== Exercise prompt ==
Each entry that follows should be retyped exactly.

== Dataset records ==

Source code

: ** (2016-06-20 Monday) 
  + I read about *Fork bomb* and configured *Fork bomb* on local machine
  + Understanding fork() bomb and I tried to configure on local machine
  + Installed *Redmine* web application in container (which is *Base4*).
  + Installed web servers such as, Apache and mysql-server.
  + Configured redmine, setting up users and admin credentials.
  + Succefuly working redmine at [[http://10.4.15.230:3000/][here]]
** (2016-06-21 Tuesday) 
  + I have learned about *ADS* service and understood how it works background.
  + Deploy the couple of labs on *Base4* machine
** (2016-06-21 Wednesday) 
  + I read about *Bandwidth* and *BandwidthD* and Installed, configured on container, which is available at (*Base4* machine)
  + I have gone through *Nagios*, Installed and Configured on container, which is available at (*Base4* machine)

== Result of the task ==
Source code

: ** (2016-06-20 Monday) 
  + I read about *Fork bomb* and configured *Fork bomb* on local machine
  + Understanding fork() bomb and I tried to configure on local machine
  + Installed *Redmine* web application in container (which is *Base4*).
  + Installed web servers such as, Apache and mysql-server.
  + Configured redmine, setting up users and admin credentials.
  + Succefuly working redmine at [[http://10.4.15.230:3000/][here]]
** (2016-06-21 Tuesday) 
  + I have learned about *ADS* service and understood how it works background.
  + Deploy the couple of labs on *Base4* machine
** (2016-06-21 Wednesday) 
  + I read about *Bandwidth* and *BandwidthD* and Installed, configured on container, which is available at (*Base4* machine)
  + I have gone through *Nagios*, Installed and Configured on container, which is available at (*Base4* machine)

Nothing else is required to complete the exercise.